Saved data entries:
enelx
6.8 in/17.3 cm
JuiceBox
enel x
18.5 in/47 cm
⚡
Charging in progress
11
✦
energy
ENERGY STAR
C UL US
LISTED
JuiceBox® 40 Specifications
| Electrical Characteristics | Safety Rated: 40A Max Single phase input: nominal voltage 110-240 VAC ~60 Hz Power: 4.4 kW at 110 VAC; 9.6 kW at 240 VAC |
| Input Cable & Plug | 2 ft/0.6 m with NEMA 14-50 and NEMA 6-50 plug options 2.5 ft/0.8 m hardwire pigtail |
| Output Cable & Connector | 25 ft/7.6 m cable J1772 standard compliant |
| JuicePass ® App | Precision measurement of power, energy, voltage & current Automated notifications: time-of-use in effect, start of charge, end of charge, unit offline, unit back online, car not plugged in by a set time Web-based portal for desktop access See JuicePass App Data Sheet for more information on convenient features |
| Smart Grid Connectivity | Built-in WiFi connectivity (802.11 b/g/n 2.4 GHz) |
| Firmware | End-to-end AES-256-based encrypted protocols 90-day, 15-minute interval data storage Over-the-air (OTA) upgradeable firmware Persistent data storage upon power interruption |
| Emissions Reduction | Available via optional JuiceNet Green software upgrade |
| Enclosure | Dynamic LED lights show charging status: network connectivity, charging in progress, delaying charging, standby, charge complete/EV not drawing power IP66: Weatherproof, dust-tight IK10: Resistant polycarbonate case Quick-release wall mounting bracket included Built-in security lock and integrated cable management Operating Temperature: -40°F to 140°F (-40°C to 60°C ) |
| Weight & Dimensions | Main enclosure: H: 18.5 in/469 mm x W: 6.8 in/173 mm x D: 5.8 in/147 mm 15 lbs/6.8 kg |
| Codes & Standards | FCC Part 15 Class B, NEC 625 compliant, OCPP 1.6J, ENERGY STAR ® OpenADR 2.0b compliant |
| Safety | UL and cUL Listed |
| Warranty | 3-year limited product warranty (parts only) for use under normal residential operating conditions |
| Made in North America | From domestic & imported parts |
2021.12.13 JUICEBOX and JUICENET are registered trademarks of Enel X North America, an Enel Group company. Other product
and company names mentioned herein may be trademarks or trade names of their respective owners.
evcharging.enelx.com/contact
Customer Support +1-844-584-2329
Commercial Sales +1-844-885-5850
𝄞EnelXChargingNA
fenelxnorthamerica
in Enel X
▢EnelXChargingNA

**DESCRIPTION OF THE TASK:** Word for word, write out each record shown above.

**SOLUTION FOR THIS EXERCISE:**
enelx
6.8 in/17.3 cm
JuiceBox
enel x
18.5 in/47 cm
⚡
Charging in progress
11
✦
energy
ENERGY STAR
C UL US
LISTED
JuiceBox® 40 Specifications
| Electrical Characteristics | Safety Rated: 40A Max Single phase input: nominal voltage 110-240 VAC ~60 Hz Power: 4.4 kW at 110 VAC; 9.6 kW at 240 VAC |
| Input Cable & Plug | 2 ft/0.6 m with NEMA 14-50 and NEMA 6-50 plug options 2.5 ft/0.8 m hardwire pigtail |
| Output Cable & Connector | 25 ft/7.6 m cable J1772 standard compliant |
| JuicePass ® App | Precision measurement of power, energy, voltage & current Automated notifications: time-of-use in effect, start of charge, end of charge, unit offline, unit back online, car not plugged in by a set time Web-based portal for desktop access See JuicePass App Data Sheet for more information on convenient features |
| Smart Grid Connectivity | Built-in WiFi connectivity (802.11 b/g/n 2.4 GHz) |
| Firmware | End-to-end AES-256-based encrypted protocols 90-day, 15-minute interval data storage Over-the-air (OTA) upgradeable firmware Persistent data storage upon power interruption |
| Emissions Reduction | Available via optional JuiceNet Green software upgrade |
| Enclosure | Dynamic LED lights show charging status: network connectivity, charging in progress, delaying charging, standby, charge complete/EV not drawing power IP66: Weatherproof, dust-tight IK10: Resistant polycarbonate case Quick-release wall mounting bracket included Built-in security lock and integrated cable management Operating Temperature: -40°F to 140°F (-40°C to 60°C ) |
| Weight & Dimensions | Main enclosure: H: 18.5 in/469 mm x W: 6.8 in/173 mm x D: 5.8 in/147 mm 15 lbs/6.8 kg |
| Codes & Standards | FCC Part 15 Class B, NEC 625 compliant, OCPP 1.6J, ENERGY STAR ® OpenADR 2.0b compliant |
| Safety | UL and cUL Listed |
| Warranty | 3-year limited product warranty (parts only) for use under normal residential operating conditions |
| Made in North America | From domestic & imported parts |
2021.12.13 JUICEBOX and JUICENET are registered trademarks of Enel X North America, an Enel Group company. Other product
and company names mentioned herein may be trademarks or trade names of their respective owners.
evcharging.enelx.com/contact
Customer Support +1-844-584-2329
Commercial Sales +1-844-885-5850
𝄞EnelXChargingNA
fenelxnorthamerica
in Enel X
▢EnelXChargingNA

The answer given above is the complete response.